Prompt 1: Copy the part of the Sin Restricciones article that begins at the words "Sin Restricciones ()" and stops after "in July 2005.".
Prompt 2: Please locate each line of the listing that contains the string "image" and copy those lines out, treating uppercase and lowercase letters as different.

— START Page excerpt —

Sin Restricciones () is the second studio album by Argentine band Miranda!, released on September 21, 2004 by Secsy Discos.

Background and release 
At the beginning of 2004, while their first album, Es Mentira, was being edited in Mexico and Chile, after being remixed and remastered by Tony Rodriguez, Mario Breuer and Andrés Breuer, the band finished recording and mixing their second album. Produced by Árbol members Eduardo Schmidt and Pablo Romero, the album was mixed at Panda studios in Buenos Aires and mastered in Los Angeles, United States, by Tom Baker.

After the release of the album and the good reception by the public, the band performed their first two sold-out concerts, at the Teatro Gran Rex. The recording of the shows were chosen to be the group's first live DVD: En Vivo Sin Restricciones!, which was released in July 2005.

— END Page excerpt —
— START Data for this exercise —

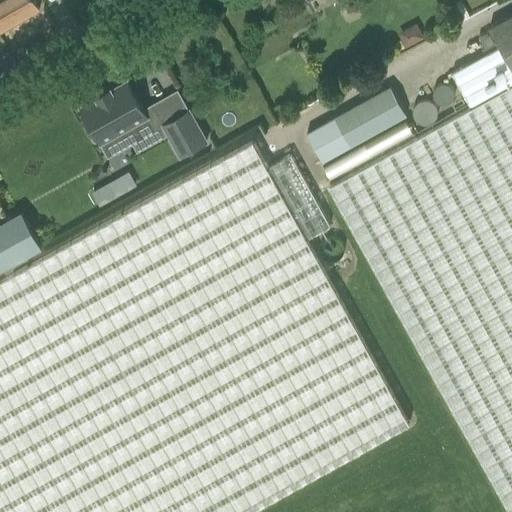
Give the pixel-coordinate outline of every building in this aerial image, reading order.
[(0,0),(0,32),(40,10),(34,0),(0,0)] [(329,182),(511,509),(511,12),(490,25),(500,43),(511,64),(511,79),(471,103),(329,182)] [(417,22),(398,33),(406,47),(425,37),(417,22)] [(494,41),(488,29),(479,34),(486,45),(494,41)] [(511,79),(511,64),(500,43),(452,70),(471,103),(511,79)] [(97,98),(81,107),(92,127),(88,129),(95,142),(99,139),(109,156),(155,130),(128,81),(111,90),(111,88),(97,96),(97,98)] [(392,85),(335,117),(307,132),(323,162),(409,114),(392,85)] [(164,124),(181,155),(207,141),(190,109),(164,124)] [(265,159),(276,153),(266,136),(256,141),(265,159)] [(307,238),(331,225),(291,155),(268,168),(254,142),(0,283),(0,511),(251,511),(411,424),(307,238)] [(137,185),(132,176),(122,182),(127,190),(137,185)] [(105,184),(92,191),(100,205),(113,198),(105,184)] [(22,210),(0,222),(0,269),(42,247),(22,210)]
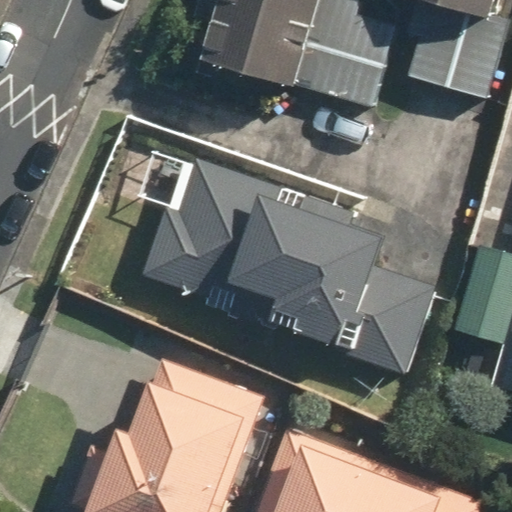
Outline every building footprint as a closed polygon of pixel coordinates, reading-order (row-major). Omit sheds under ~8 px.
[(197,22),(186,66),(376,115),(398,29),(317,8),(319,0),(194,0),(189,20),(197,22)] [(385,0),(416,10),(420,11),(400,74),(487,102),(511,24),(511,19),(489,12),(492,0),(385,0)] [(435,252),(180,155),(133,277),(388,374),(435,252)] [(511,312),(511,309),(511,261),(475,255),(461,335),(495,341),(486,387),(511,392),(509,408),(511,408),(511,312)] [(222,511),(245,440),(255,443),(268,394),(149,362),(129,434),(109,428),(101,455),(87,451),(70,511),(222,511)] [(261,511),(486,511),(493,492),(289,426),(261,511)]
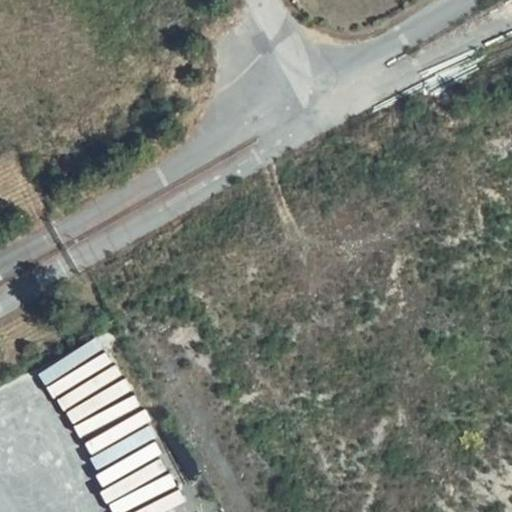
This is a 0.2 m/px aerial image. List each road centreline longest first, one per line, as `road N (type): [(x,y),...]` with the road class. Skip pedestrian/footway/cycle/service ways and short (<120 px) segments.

— END Data for this exercise —

Complete output 1:
Sin Restricciones () is the second studio album by Argentine band Miranda!, released on September 21, 2004 by Secsy Discos.

Background and release 
At the beginning of 2004, while their first album, Es Mentira, was being edited in Mexico and Chile, after being remixed and remastered by Tony Rodriguez, Mario Breuer and Andrés Breuer, the band finished recording and mixing their second album. Produced by Árbol members Eduardo Schmidt and Pablo Romero, the album was mixed at Panda studios in Buenos Aires and mastered in Los Angeles, United States, by Tom Baker.

After the release of the album and the good reception by the public, the band performed their first two sold-out concerts, at the Teatro Gran Rex. The recording of the shows were chosen to be the group's first live DVD: En Vivo Sin Restricciones!, which was released in July 2005.

Complete output 2:
Give the pixel-coordinate outline of every building in this aerial image, reading order.
This is a 0.2 m/px aerial image. List each road centreline longest first, one per line, as `road N (type): [(x,y),...]` with the road class. Skip pedestrian/footway/cycle/service ways and short (<120 px) segments.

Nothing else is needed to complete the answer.